次に潜水艦の索敵能力に関して解説します。潜水艦本体が持つ探知能力は以下の4点であり、強力なレーダーや艦橋からの光学的な監視が可能な水上艦とは異なる索敵能力を持っています。

・音響探知能力:聴音探知機やアクティブソナー装置による探知
・光学探知能力:潜望鏡や艦橋における目視による海上監視
・電波探知能力:敵の通信電波やレーダー電波を探知、いわゆる逆探
・磁気探知能力:モーター等の影響で磁化した船体による地磁気の変動を感知して海中に艦船がいる事を探知

以上より、潜水艦が隠密性を発揮するには

・音を発しない、無用な移動をしない
・浮上しない、透明度が高く浅い海域に立ち入らない
・敵の哨戒が厳しい海域に近づかない
・不用意な通信をしない
・船体を定期的に消磁する(デパーミング)

といった工夫が必要です。

で、大日本帝国海軍の潜水艦に対して戦後ニミッツ提督が下した評価なのですが・・・

「日本海軍の勇敢で、よく訓練された潜水艦乗員は、ひとつの偏向した方針および近視眼的な最高統帥部によって、徹頭徹尾無益に消耗され、また実力発揮を妨げられたように見受けられる」

どうしてこうなった :cry:

「特攻の島」から読む帝国海軍のWWⅡ潜水艦戦略 その1” への3件のコメント

  1. 当時の近衛公をはじめとする裏切り者(結果的に)どもの存在のせいか、
    どうしても内部に共産主義者たちがいて、
    日本に負けてほしかった勢力があったと思います。
    そういう、内部のクソどもの存在はどこの国にもある程度いるものですが、
    私は、そういう人たちが何の因果か枢要な権力を持ってしまったことが、
    かような無残な結果になってしまったのだと思いました。

    というのも、私の曽祖父は海軍将校で、中尉で戦死しました。
    なので、私の感情では、軍が無能だったと言われるたびに、
    何か否定する材料を探してしまうのかもしれません。
    ちなみに今は27歳です。
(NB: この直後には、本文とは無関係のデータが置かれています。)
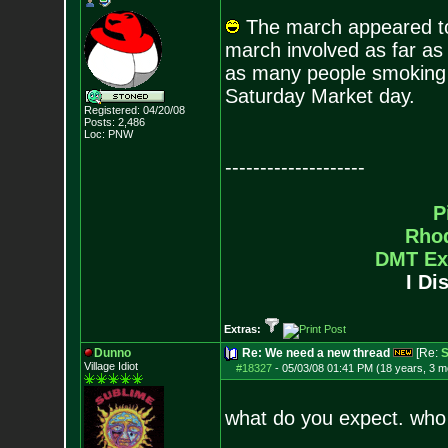
The march appeared to 
march involved as far as I
as many people smoking 
Saturday Market day.
Registered: 04/20/08
Posts:
2,486
Loc: PNW
--------------------
P
Rho
DMT Ex
I Di
Extras:
Dunno
Re: We need a new thread
[Re:
S
Village Idiot
#18327
-
05/03/08 01:41 PM (18 years, 3 m
what do you expect. who 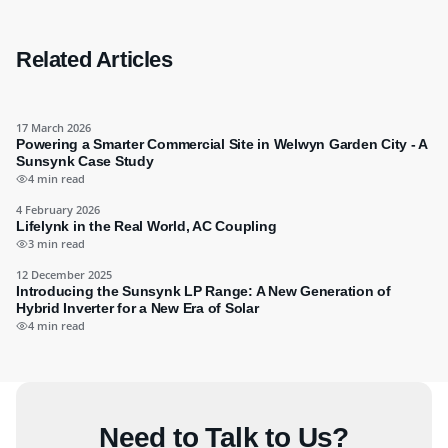
Related Articles
17 March 2026
Powering a Smarter Commercial Site in Welwyn Garden City - A
Sunsynk Case Study
4 min read
4 February 2026
Lifelynk in the Real World, AC Coupling
3 min read
12 December 2025
Introducing the Sunsynk LP Range: A New Generation of
Hybrid Inverter for a New Era of Solar
4 min read
Need to Talk to Us?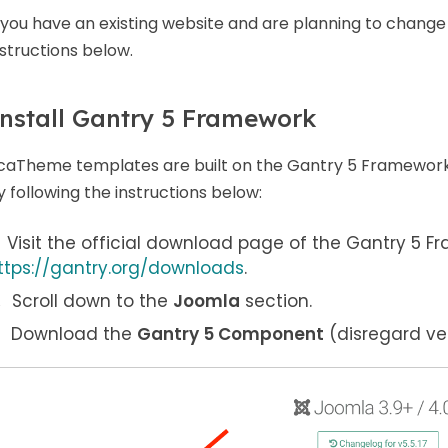
f you have an existing website and are planning to change
nstructions below.
nstall Gantry 5 Framework
caTheme templates are built on the Gantry 5 Framework.
y following the instructions below:
Visit the official download page of the Gantry 5 F
ttps://gantry.org/downloads
.
Scroll down to the
Joomla
section.
Download the
Gantry 5 Component
(disregard ver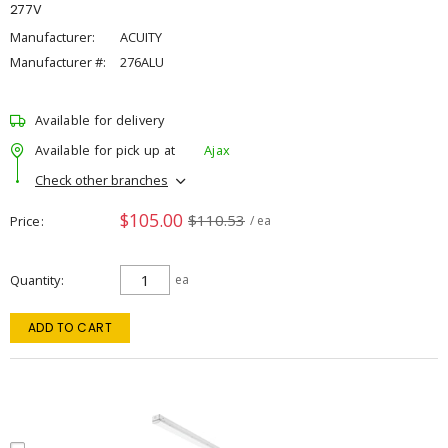
277V
Manufacturer:
ACUITY
Manufacturer #:
276ALU
Available for delivery
Available for pick up at
Ajax
Check other branches
$105.00
$110.53
Price
/ ea
Quantity
ea
ADD TO CART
繊維関連の会社に務める者です。
    歴史は、大学の時に真剣に学び始めた部類なので、
    きっと私の考えは誤っていると思います。どう思われますか?
    よろしければご教示ください。

    • はっきり言いますと、負けた原因は

      ・戦略的な終戦に向けた戦略目標や落とし所の欠如(日露戦争と比較されると良いかと)
      ・工業力、技術力の絶望的な格差
      ・諜報能力の絶望的な格差
      ・国内に充満していた悪い意味での楽観論や楽天主義
      ・国民の絶望的な貧富と身分格差
      ・先の民主党政権もを上回る悲惨な政治的機能不全
      ・政治不信とイケイケ暴走気味ながらも実績を出し続ける軍部に期待する民意のコントロールアウト

      の集大成だと私は思っています。

      面白いことに、板倉光馬氏の著作を読むと帝国海軍のおおらかさや勇敢さや高度に自律した作戦行動の巧みさを支持したくなりますし、中村秀樹氏の著作を読むと海自含め海軍の悪弊や硬直した思考を批判したくなります。
      つまり物事には裏表が必ず存在し、完全にきれいな組織は存在し得ない、その制約を受けた上で非常時に効果的に動ける組織を構築できれば勝ち、出来なければ負け、って辺りなのではないのでしょうか。

      • なるほど。今まで考えていなかった方面での指摘が多く、参考にします。
        ありがとうございます。
        後半のお二方の著作は存じ上げませんので、
        なんとも言えませんが、機会を見つけて読んでみたいと思います。